**Required work**. Copy the records word for word from their first line, and stop after the line that contains "BARTLETT, B.R. Toxicity".

**Material for this task**.
--- START ---

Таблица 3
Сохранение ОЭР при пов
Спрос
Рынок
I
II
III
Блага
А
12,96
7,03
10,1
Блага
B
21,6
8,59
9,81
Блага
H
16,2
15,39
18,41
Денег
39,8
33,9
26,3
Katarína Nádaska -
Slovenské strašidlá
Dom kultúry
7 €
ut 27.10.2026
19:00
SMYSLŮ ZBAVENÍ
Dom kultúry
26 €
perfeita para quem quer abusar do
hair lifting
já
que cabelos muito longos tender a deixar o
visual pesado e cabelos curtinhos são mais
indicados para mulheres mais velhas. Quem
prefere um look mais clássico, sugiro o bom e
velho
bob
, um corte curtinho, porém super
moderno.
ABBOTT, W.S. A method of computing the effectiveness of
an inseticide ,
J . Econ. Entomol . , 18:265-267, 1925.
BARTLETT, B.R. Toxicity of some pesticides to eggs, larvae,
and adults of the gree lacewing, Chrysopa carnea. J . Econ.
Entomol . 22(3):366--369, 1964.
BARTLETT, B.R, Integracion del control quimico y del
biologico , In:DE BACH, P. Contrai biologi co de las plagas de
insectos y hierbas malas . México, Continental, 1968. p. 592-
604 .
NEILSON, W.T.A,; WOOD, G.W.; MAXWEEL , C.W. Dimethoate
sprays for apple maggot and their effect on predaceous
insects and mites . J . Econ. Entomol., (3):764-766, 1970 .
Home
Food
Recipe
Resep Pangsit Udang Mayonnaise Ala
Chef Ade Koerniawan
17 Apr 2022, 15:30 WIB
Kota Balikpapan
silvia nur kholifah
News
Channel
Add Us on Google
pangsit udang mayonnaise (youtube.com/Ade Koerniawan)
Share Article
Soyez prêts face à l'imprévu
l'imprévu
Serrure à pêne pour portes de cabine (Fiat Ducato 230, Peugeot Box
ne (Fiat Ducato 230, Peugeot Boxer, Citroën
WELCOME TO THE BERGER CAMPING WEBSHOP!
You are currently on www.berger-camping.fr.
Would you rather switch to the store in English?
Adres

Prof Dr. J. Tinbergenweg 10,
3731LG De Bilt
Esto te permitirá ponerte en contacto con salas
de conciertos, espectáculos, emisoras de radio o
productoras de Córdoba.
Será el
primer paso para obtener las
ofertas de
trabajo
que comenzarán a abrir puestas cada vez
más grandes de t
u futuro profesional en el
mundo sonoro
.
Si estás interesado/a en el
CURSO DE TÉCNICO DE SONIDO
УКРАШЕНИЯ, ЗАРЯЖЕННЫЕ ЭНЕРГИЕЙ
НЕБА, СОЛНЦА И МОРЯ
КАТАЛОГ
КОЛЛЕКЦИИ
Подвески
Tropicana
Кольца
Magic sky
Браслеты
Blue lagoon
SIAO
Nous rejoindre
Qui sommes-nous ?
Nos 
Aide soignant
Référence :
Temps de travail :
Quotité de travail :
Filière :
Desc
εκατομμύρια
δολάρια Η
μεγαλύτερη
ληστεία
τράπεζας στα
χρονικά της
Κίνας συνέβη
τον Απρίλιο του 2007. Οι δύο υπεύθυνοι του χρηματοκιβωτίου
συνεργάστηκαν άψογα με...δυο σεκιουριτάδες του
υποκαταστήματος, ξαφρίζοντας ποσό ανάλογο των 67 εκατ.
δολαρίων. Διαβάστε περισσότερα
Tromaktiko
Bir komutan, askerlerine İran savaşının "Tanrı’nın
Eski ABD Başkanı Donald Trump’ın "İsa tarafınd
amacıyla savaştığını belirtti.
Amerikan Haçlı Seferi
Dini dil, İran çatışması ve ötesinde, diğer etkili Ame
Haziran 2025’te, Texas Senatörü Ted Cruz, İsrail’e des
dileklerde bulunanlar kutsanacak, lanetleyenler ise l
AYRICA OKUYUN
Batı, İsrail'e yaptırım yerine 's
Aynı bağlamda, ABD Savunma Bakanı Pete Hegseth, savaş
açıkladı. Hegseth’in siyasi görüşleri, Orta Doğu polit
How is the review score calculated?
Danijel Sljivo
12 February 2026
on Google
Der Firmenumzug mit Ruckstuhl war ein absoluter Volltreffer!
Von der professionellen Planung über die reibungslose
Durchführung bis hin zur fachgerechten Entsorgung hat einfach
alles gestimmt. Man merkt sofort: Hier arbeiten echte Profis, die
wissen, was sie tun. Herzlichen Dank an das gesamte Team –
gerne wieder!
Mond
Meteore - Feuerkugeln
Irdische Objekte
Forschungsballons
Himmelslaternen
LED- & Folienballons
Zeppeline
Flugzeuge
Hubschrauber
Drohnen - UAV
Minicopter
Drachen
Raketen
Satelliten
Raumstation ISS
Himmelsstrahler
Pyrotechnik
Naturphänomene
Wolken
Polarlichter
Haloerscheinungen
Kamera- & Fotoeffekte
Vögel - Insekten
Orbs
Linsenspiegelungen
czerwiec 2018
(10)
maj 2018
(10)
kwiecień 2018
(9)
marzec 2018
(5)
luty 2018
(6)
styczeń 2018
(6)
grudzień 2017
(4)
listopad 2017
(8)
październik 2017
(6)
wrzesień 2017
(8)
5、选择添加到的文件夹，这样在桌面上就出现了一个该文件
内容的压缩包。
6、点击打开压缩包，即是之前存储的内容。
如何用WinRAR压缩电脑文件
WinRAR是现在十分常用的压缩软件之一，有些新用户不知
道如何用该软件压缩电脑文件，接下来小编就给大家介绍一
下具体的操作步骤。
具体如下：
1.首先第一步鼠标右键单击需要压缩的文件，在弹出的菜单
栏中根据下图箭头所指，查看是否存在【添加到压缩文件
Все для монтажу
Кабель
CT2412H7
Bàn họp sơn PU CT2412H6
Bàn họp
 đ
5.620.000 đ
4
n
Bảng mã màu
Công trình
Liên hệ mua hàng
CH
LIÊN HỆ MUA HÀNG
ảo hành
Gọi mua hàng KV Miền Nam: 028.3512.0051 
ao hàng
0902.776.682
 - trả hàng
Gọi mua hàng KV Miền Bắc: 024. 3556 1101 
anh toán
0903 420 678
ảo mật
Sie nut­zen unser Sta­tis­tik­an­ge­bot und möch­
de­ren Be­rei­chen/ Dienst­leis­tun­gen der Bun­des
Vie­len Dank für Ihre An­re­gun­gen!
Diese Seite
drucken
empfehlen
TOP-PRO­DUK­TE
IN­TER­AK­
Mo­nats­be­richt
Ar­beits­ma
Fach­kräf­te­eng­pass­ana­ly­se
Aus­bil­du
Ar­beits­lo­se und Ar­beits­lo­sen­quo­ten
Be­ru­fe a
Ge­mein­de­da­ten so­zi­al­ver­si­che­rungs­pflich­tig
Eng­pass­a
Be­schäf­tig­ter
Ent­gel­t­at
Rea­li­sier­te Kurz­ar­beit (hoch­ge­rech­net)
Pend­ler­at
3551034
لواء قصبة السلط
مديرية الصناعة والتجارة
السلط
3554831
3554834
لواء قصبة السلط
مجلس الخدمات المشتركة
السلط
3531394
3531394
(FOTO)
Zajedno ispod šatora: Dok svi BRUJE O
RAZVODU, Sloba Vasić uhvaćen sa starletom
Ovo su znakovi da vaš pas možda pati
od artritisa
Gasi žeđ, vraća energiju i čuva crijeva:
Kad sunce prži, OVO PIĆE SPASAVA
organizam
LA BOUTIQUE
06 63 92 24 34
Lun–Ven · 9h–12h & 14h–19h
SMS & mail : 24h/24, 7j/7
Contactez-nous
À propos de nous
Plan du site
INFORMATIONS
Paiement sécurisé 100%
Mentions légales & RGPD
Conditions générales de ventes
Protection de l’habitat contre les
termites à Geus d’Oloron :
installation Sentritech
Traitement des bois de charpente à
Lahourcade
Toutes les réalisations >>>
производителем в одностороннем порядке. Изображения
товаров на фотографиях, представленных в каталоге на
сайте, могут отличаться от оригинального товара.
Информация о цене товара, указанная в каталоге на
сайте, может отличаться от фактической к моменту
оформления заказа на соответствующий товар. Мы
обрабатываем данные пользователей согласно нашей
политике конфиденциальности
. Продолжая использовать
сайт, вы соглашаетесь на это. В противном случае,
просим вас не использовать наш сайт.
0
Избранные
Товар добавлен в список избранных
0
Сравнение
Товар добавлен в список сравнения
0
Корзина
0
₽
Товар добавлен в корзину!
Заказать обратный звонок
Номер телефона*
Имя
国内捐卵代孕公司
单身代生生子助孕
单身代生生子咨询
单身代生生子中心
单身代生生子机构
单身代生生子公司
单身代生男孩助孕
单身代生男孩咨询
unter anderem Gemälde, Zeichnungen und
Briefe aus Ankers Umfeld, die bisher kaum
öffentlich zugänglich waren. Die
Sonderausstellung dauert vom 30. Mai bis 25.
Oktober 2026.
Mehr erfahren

--- END ---

**Solution**.
Таблица 3
Сохранение ОЭР при пов
Спрос
Рынок
I
II
III
Блага
А
12,96
7,03
10,1
Блага
B
21,6
8,59
9,81
Блага
H
16,2
15,39
18,41
Денег
39,8
33,9
26,3
Katarína Nádaska -
Slovenské strašidlá
Dom kultúry
7 €
ut 27.10.2026
19:00
SMYSLŮ ZBAVENÍ
Dom kultúry
26 €
perfeita para quem quer abusar do
hair lifting
já
que cabelos muito longos tender a deixar o
visual pesado e cabelos curtinhos são mais
indicados para mulheres mais velhas. Quem
prefere um look mais clássico, sugiro o bom e
velho
bob
, um corte curtinho, porém super
moderno.
ABBOTT, W.S. A method of computing the effectiveness of
an inseticide ,
J . Econ. Entomol . , 18:265-267, 1925.
BARTLETT, B.R. Toxicity of some pesticides to eggs, larvae,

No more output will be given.